▶ **Supplied passage**:
──────
Darcy I know one thing more embarrassing. My fiancé's uncle had to pull something from his weim's butt while standing, talking to a neighbor. It turned out to be a condom. 😧😬


----------



## Rudy (Oct 12, 2012)

Packaged?

Or used it matters  ;D

lmao

Blood tests yesterday 

but It will say a funny

I hope he was gloved up :-X


----------



## VizslaLouie (Jul 3, 2013)

Louie grazes daily in our yard, can't keep him from eating weeds & grass. He will also dig up roots of plants and eat them. He doesn't throw it up either, have been watching this for months & don't know why he loves it. 
I give him veggies as snacks, he really loves carrots. We also leave his dry food out for him to eat more if he wants to & he will sometimes clean up & sometimes leave food, but will still eat weeds. 

So far the only 'bad' thing related to his grazing is he got into some poison oak, but responded well to the meds the vet provided. Hasn't stopped him from grazing wild plants so far. Nutty puppy worries me.


----------



## Carolina Blue (Sep 20, 2012)

Kiya yanks up the grass when in play mode. I dive in to retrieve as much as I can because it is going to come out one end or the other later.


----------



## Darcy1311 (May 27, 2012)

SteelCityDozer said:


> Darcy I know one thing more embarrassing. My fiancé's uncle had to pull something from his weim's butt while standing, talking to a neighbor. It turned out to be a condom. 😧😬


 Now that is embarrasing......but what is more disturbing is the person that put the condom ON the dog..


----------
──────
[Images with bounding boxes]
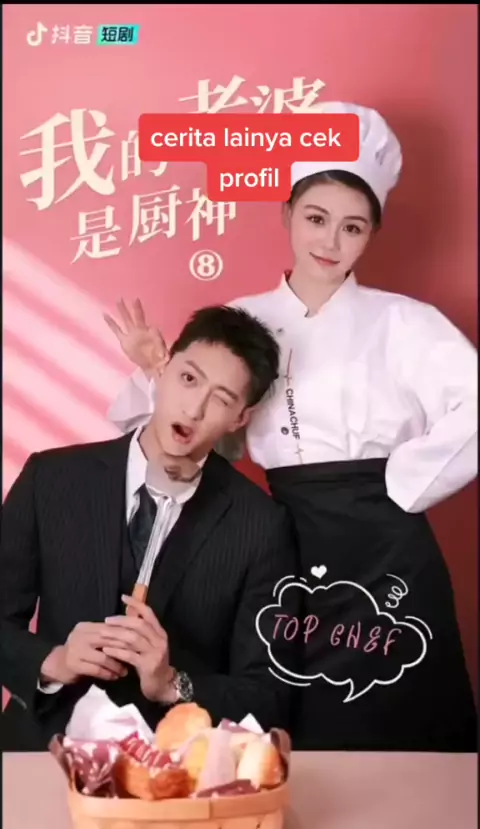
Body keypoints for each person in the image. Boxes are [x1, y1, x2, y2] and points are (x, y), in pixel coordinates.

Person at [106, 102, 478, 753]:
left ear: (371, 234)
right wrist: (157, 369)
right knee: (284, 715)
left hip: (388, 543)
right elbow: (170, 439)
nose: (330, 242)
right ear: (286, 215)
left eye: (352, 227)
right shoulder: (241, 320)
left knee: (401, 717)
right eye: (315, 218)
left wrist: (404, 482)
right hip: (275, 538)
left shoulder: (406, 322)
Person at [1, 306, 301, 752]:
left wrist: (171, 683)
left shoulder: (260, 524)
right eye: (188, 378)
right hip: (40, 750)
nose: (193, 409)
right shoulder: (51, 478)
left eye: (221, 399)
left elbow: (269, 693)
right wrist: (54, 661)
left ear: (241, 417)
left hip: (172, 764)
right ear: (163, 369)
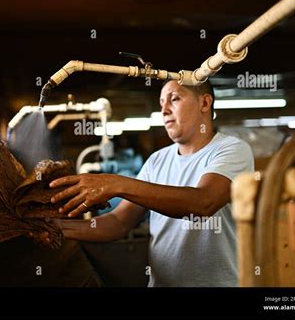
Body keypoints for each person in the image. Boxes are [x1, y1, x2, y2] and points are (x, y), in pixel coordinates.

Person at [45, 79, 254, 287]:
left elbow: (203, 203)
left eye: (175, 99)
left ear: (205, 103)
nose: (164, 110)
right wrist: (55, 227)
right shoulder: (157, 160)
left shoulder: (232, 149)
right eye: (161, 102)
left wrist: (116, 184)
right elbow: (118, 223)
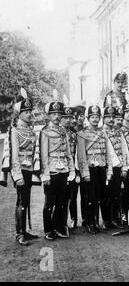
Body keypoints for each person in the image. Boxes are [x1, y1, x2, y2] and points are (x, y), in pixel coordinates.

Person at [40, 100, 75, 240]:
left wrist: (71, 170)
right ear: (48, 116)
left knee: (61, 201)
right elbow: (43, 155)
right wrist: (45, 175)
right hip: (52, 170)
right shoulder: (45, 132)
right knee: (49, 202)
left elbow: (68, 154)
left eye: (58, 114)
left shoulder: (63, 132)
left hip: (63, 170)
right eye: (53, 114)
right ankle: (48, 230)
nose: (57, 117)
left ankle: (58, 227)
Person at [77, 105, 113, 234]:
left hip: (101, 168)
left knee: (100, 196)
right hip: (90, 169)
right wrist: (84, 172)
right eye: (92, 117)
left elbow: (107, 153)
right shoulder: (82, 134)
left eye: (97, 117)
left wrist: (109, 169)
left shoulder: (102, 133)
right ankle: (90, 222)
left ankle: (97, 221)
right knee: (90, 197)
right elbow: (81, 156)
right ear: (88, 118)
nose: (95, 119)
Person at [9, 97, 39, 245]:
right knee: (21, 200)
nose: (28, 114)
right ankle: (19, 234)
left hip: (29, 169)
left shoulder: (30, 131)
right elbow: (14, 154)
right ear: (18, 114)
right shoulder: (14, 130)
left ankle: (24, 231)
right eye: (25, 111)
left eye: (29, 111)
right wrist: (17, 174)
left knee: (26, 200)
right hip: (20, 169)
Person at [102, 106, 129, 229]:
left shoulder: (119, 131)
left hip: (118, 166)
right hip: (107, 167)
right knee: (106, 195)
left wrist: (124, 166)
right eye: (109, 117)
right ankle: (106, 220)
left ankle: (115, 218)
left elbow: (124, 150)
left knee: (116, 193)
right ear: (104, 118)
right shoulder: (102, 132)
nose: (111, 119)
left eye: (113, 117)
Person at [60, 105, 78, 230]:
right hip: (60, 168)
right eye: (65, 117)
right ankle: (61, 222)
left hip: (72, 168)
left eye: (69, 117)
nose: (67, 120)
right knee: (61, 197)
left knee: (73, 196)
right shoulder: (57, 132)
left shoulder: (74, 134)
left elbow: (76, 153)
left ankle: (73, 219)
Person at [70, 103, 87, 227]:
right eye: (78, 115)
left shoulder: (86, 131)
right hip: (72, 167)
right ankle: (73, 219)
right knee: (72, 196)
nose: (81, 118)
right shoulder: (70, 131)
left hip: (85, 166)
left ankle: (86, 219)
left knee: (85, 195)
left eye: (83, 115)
──────
▶ **Work request A**:
In the forum thread, what did Louie get into because of his grazing?
▶ **Work request B**:
Write out the part of the forum thread that opens with the words containing "but It will" and closes with "he loves it.".
▶ **Work request C**:
List every username that appears in a post heading of the forum thread.
The records have no connection to the forum thread.

▶ **Answer A**:
Poison oak.

▶ **Answer B**:
but It will say a funny

I hope he was gloved up :-X


----------



## VizslaLouie (Jul 3, 2013)

Louie grazes daily in our yard, can't keep him from eating weeds & grass. He will also dig up roots of plants and eat them. He doesn't throw it up either, have been watching this for months & don't know why he loves it.

▶ **Answer C**:
Rudy, VizslaLouie, Carolina Blue, Darcy1311